Russia’s Black Sea Fleet has been degraded but not defeated by recent Ukrainian strikes in annexed Crimea, a think tank has said.
The Institute for the Study of War (ISW), a U.S.-based think tank, made the assessment in its latest analysis of the conflict in Ukraine on Sunday. Since June, Kyiv has conducted a campaign of strikes against Russian military infrastructure, headquarters, and logistics routes in Crimea. This is to degrade Moscow’s ability to use the Black Sea peninsula as a staging and rear area for Russian defensive operations in southern Ukraine, the ISW said.

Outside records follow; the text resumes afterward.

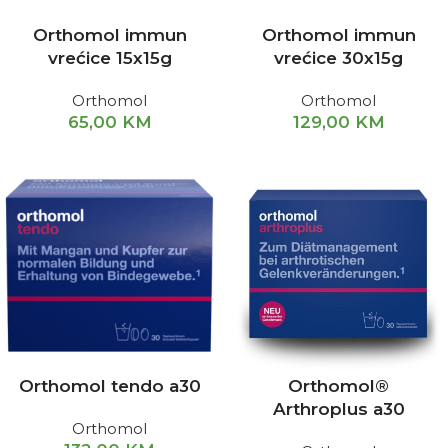
Orthomol immun
Orthomol immun
vrećice 15x15g
vrećice 30x15g
Orthomol
Orthomol
65,00
KM
129,00
KM
Orthomol tendo a30
Orthomol®
Arthroplus a30
Orthomol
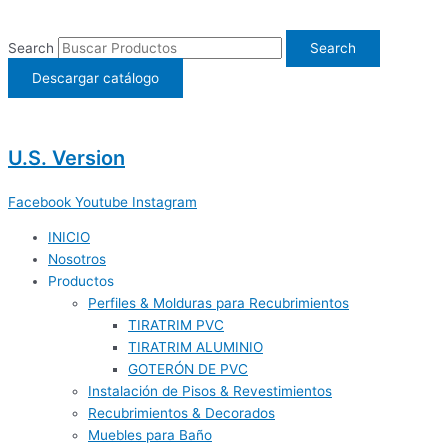
Ir
al
Search
Search
contenido
Descargar catálogo
U.S. Version
Facebook
Youtube
Instagram
INICIO
Nosotros
Productos
Perfiles & Molduras para Recubrimientos
TIRATRIM PVC
TIRATRIM ALUMINIO
GOTERÓN DE PVC
Instalación de Pisos & Revestimientos
Recubrimientos & Decorados
Muebles para Baño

Strikes in Crimea, which is Russia’s central logistics hub for its forces in southern Ukraine, have become routine in recent months amid Kyiv’s counteroffensive to reclaim territory occupied by Russian forces. Attacks have struck military targets in a push to weaken Moscow’s defenses and disrupt Russia from transporting equipment, weapons, and troops from mainland Russia into the peninsula.

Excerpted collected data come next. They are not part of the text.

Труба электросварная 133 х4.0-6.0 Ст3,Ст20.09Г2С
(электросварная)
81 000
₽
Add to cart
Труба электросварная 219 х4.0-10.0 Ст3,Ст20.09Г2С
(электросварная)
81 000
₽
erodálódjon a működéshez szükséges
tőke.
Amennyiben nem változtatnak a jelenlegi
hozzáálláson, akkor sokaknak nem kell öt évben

Russian President Vladimir Putin‘s Black Sea Fleet has been targeted in a number of strikes. On September 22, Ukraine launched a missile attack on the fleet’s headquarters in Sevastopol, reportedly killing a number of top officers.
Nine days earlier, on September 13, a Ukrainian missile attack on the Sevastopol shipyard damaged a Russian submarine and cruise-missile carrier—the Rostov-on-Don—and a large vessel, the Minsk, as they underwent repairs.
“Strikes on Black Sea Fleet assets are degrading its role as a combined arms headquarters but have not defeated it as a naval force,” the ISW said.
“Ukrainian strikes generate outsized morale shocks among Russian commanders and in the Russian information space. Western provision of long-range missiles to Ukraine would amplify this ongoing, essential, and timely campaign to weaken Russia’s ability to defend southern Ukraine,” the think tank added.
Newsweek has contacted Russia’s Defense Ministry by email for comment.
Recent satellite images show that some of the largest ships of the Black Sea Fleet have repositioned from the port of Sevastopol in Crimea.
Russian frigates Admiral Essen and Admiral Makarov, three diesel submarines, five large landing ships, several small missile ships, one large landing craft, minesweepers and other small ships have been relocated from Sevastopol, the images show.
Last month, Andriy Zagorodnyuk, former Ukrainian defense minister and now an adviser to the ministry, told Newsweek that Russia’s surviving Black Sea vessels are old and outdated and therefore have issues.
“They were all built a long time ago. They have some significant issues with weapons, equipment, and so on,” Zagorodnyuk, said, adding that replacing destroyed or badly damaged vessels will take years, not months.